- What you have to do -
In your output, repeat each entry exactly and include no pictures.

- Input data -
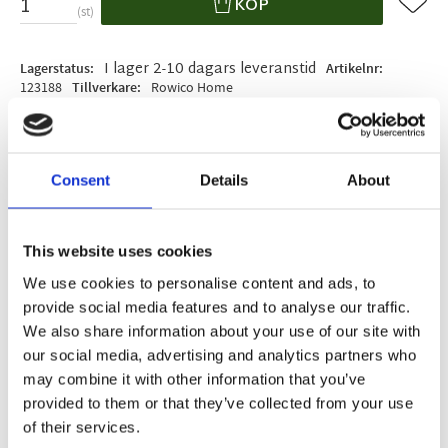
KÖP
st
I lager 2-10 dagars leveranstid
Lagerstatus
Artikelnr
123188
Tillverkare
Rowico Home
Fri hemleverans över 995kr
Snabba leveranser
Enkel betalning med Klarna
Consent
Details
About
This website uses cookies
BESKRIVNING
We use cookies to personalise content and ads, to
provide social media features and to analyse our traffic.
Fairmount är ett elegant matbord i brun ek med
We also share information about your use of our site with
en nätt och luftig design. Bordsskivan är i
our social media, advertising and analytics partners who
slitstarkt högtryckslaminat, vilket gör den
may combine it with other information that you’ve
reptålig och motståndskraftig mot väta – perfekt
provided to them or that they’ve collected from your use
för både livet i vardagen och festliga
of their services.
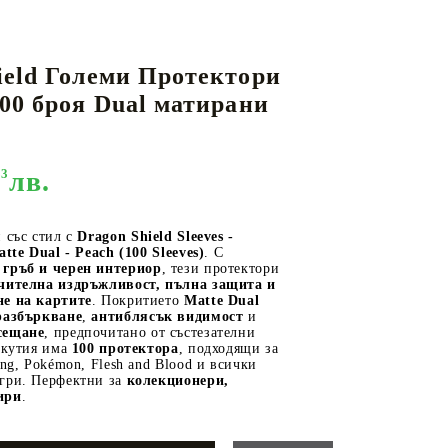
ield Големи Протектори
КАРТИ
РУГИ
GUNDAM CARD GAME
100 броя Dual матирани
RIFTBOUND: LEAGUE OF LEGENDS
TCG
33
лв.
 със стил с
Dragon Shield Sleeves -
tte Dual - Peach (100 Sleeves)
. С
 гръб и черен интериор
, тези протектори
чителна издръжливост, пълна защита и
е на картите
. Покритието
Matte Dual
разбъркване
,
антиблясък видимост
и
сещане
, предпочитано от състезателни
 кутия има
100 протектора
, подходящи за
ing, Pokémon, Flesh and Blood и всички
гри. Перфектни за
колекционери,
ири
.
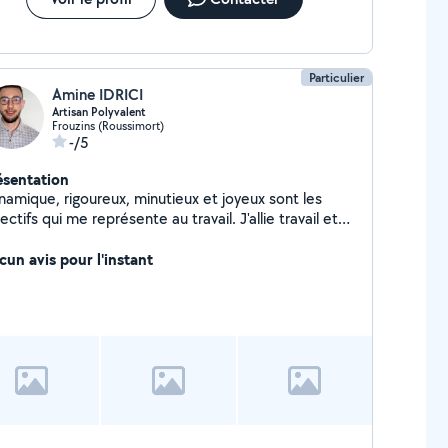
Particulier
Amine IDRICI
Artisan Polyvalent
Frouzins (Roussimort)
-/5
ésentation
namique, rigoureux, minutieux et joyeux sont les
ectifs qui me représente au travail. J'allie travail et
isir car c'est ce qui me passionne, c'est pourquoi je
suis réorienté dans l'entrepreneuriat.
cun avis pour l'instant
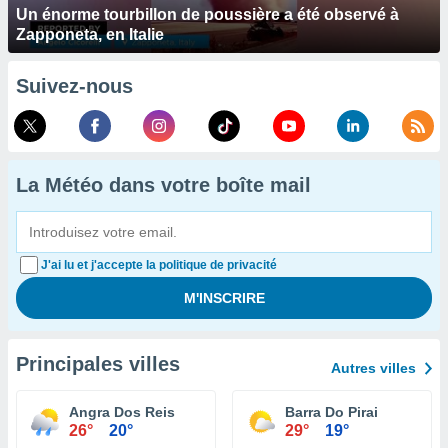
Un énorme tourbillon de poussière a été observé à
Zapponeta, en Italie
Suivez-nous
La Météo dans votre boîte mail
J'ai lu et j'accepte la politique de privacité
Principales villes
Autres villes
Angra Dos Reis
Barra Do Pirai
26°
20°
29°
19°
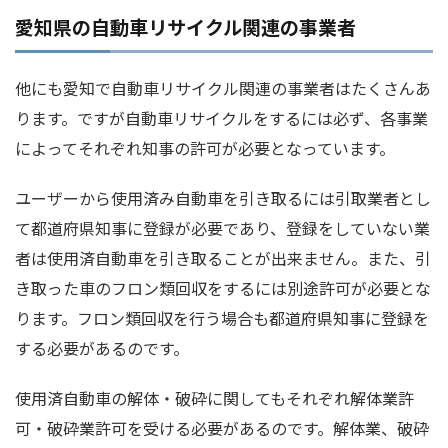
愛知県の自動車リサイクル関連の事業者
他にも愛知で自動車リサイクル関連の事業者はたくさんあ
ります。ですが自動車リサイクルをするには必ず、各事業
によってそれぞれ知事の許可が必要となっています。
ユーザーから使用済み自動車を引き取るには引取業者とし
て都道府県知事に登録が必要であり、登録をしていない業
者は使用済自動車を引き取ることが出来ません。また、引
き取った車のフロン類回収をするには別途許可が必要とな
ります。フロン類回収を行う場合も都道府県知事に登録を
する必要があるのです。
使用済自動車の解体・破砕に関してもそれぞれ解体業許
可・破砕業許可を受ける必要があるのです。解体業、破砕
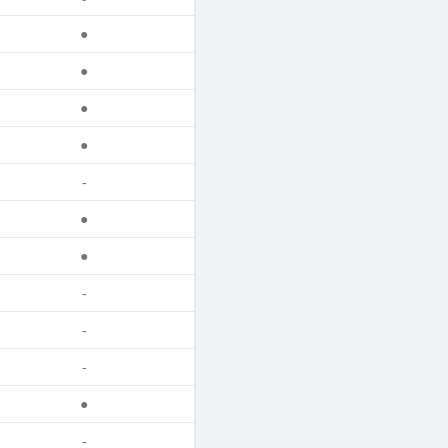
●
●
●
●
-
●
●
-
-
-
●
-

- Result for this exercise -
KÖP
st
I lager 2-10 dagars leveranstid
Lagerstatus
Artikelnr
123188
Tillverkare
Rowico Home
Fri hemleverans över 995kr
Snabba leveranser
Enkel betalning med Klarna
Consent
Details
About
This website uses cookies
BESKRIVNING
We use cookies to personalise content and ads, to
provide social media features and to analyse our traffic.
Fairmount är ett elegant matbord i brun ek med
We also share information about your use of our site with
en nätt och luftig design. Bordsskivan är i
our social media, advertising and analytics partners who
slitstarkt högtryckslaminat, vilket gör den
may combine it with other information that you’ve
reptålig och motståndskraftig mot väta – perfekt
provided to them or that they’ve collected from your use
för både livet i vardagen och festliga
of their services.
ield Големи Протектори
КАРТИ
РУГИ
GUNDAM CARD GAME
100 броя Dual матирани
RIFTBOUND: LEAGUE OF LEGENDS
TCG
33
лв.
 със стил с
Dragon Shield Sleeves -
tte Dual - Peach (100 Sleeves)
. С
 гръб и черен интериор
, тези протектори
чителна издръжливост, пълна защита и
е на картите
. Покритието
Matte Dual
разбъркване
,
антиблясък видимост
и
сещане
, предпочитано от състезателни
 кутия има
100 протектора
, подходящи за
ing, Pokémon, Flesh and Blood и всички
гри. Перфектни за
колекционери,
ири
.
Particulier
Amine IDRICI
Artisan Polyvalent
Frouzins (Roussimort)
-/5
ésentation
namique, rigoureux, minutieux et joyeux sont les
ectifs qui me représente au travail. J'allie travail et
isir car c'est ce qui me passionne, c'est pourquoi je
suis réorienté dans l'entrepreneuriat.
cun avis pour l'instant
Un énorme tourbillon de poussière a été observé à
Zapponeta, en Italie
Suivez-nous
La Météo dans votre boîte mail
J'ai lu et j'accepte la politique de privacité
Principales villes
Autres villes
Angra Dos Reis
Barra Do Pirai
26°
20°
29°
19°
愛知県の自動車リサイクル関連の事業者
他にも愛知で自動車リサイクル関連の事業者はたくさんあ
ります。ですが自動車リサイクルをするには必ず、各事業
によってそれぞれ知事の許可が必要となっています。
ユーザーから使用済み自動車を引き取るには引取業者とし
て都道府県知事に登録が必要であり、登録をしていない業
者は使用済自動車を引き取ることが出来ません。また、引
き取った車のフロン類回収をするには別途許可が必要とな
ります。フロン類回収を行う場合も都道府県知事に登録を
する必要があるのです。
使用済自動車の解体・破砕に関してもそれぞれ解体業許
可・破砕業許可を受ける必要があるのです。解体業、破砕
●
●
●
●
-
●
●
-
-
-
●
-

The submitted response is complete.